Source texts of formatted documents:
BEGIN

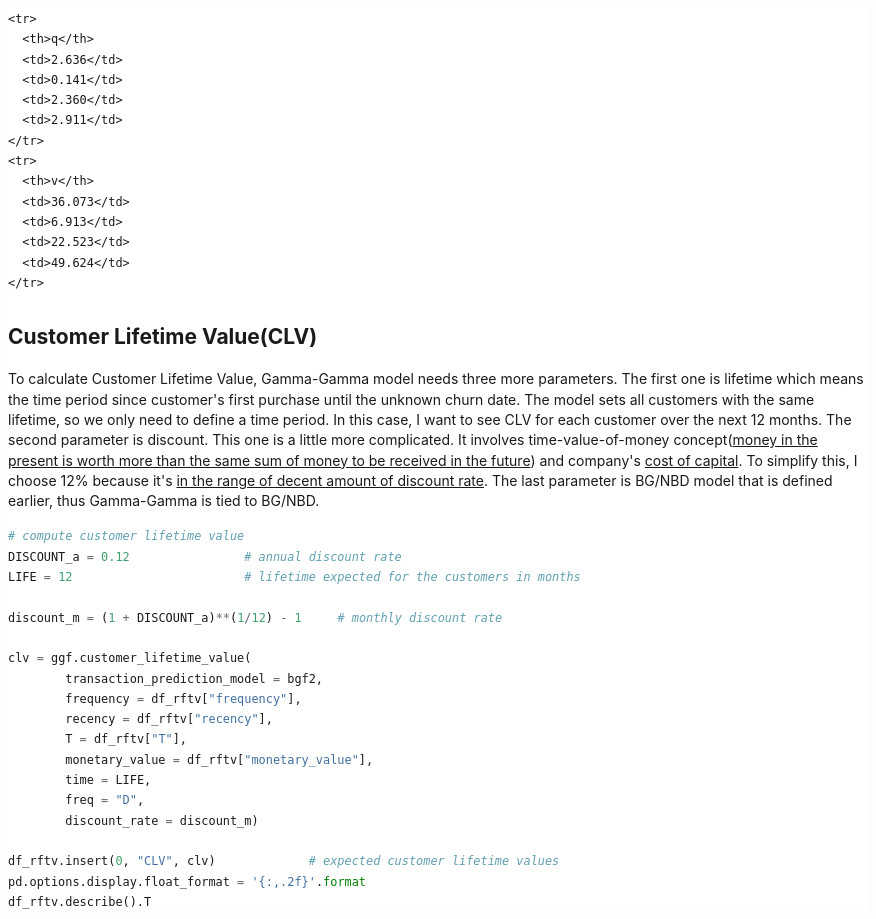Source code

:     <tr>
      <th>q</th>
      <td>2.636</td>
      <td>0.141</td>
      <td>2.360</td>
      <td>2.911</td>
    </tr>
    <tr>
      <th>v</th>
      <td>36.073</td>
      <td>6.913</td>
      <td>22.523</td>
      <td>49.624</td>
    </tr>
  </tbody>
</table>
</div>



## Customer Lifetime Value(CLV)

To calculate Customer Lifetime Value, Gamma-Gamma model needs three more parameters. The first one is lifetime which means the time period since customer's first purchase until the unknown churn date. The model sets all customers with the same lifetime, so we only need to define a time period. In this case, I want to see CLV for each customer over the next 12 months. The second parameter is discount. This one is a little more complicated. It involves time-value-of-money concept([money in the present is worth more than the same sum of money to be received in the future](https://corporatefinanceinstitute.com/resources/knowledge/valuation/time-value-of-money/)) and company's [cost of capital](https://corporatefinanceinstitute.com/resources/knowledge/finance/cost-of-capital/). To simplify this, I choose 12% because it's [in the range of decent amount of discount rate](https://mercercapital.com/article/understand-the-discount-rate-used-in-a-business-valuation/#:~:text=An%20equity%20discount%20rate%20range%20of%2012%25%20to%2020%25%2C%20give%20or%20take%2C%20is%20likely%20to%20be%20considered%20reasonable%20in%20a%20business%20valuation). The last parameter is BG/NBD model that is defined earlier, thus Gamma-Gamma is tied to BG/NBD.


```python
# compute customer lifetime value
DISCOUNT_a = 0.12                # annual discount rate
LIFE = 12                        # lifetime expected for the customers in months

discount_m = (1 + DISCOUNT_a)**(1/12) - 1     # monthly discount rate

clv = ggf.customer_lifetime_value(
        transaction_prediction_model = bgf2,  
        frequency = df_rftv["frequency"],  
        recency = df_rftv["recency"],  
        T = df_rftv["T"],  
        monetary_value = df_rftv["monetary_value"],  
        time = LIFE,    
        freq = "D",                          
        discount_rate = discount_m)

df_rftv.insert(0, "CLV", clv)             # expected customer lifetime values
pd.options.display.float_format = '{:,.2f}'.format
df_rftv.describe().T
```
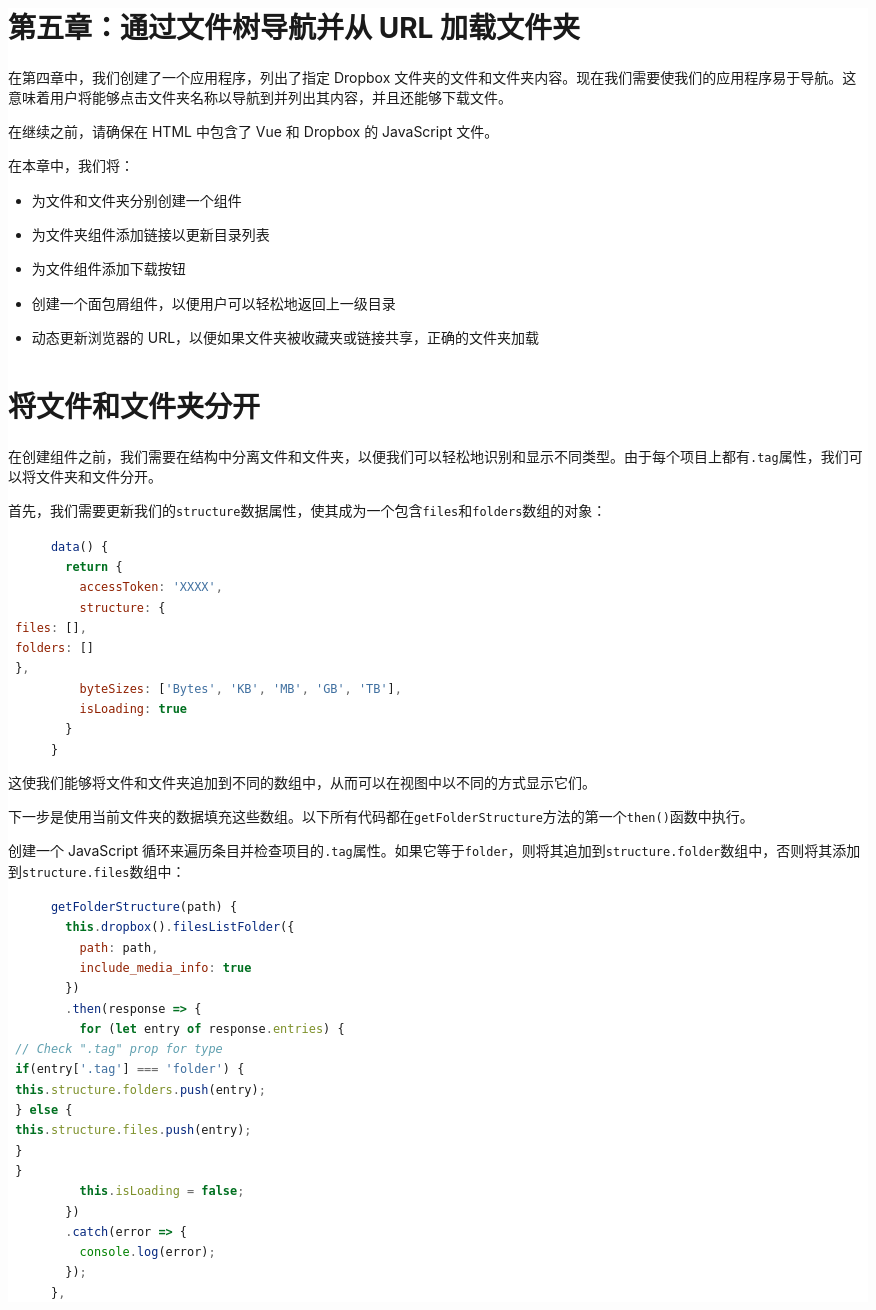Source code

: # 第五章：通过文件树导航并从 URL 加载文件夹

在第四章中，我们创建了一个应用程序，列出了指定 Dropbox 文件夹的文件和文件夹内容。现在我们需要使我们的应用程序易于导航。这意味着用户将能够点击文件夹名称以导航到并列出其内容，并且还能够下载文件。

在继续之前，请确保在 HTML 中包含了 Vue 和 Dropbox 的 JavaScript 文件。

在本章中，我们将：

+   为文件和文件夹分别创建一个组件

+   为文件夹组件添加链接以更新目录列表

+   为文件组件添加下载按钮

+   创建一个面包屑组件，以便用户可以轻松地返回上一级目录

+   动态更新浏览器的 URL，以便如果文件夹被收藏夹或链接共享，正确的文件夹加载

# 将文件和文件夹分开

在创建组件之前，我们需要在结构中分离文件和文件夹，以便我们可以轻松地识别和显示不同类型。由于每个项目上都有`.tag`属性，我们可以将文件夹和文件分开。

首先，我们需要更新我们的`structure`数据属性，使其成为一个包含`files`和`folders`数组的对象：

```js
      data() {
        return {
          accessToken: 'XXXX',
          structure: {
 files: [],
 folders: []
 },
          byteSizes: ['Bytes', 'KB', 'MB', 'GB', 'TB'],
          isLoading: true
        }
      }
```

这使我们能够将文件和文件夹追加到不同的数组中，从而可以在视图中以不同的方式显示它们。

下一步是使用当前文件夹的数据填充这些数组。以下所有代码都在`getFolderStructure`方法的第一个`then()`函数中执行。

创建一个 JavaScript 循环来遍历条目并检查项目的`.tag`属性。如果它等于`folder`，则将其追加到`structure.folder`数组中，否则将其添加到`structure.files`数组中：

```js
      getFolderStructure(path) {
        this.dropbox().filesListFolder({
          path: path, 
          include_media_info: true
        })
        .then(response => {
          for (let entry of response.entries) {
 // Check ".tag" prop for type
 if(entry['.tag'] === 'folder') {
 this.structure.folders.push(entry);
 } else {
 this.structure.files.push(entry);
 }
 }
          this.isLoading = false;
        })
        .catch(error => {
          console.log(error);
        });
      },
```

END

** Task brief **
Scan the records above and show every line in which the word "JavaScript" occurs.

** Exercise result **
在继续之前，请确保在 HTML 中包含了 Vue 和 Dropbox 的 JavaScript 文件。
创建一个 JavaScript 循环来遍历条目并检查项目的`.tag`属性。如果它等于`folder`，则将其追加到`structure.folder`数组中，否则将其添加到`structure.files`数组中：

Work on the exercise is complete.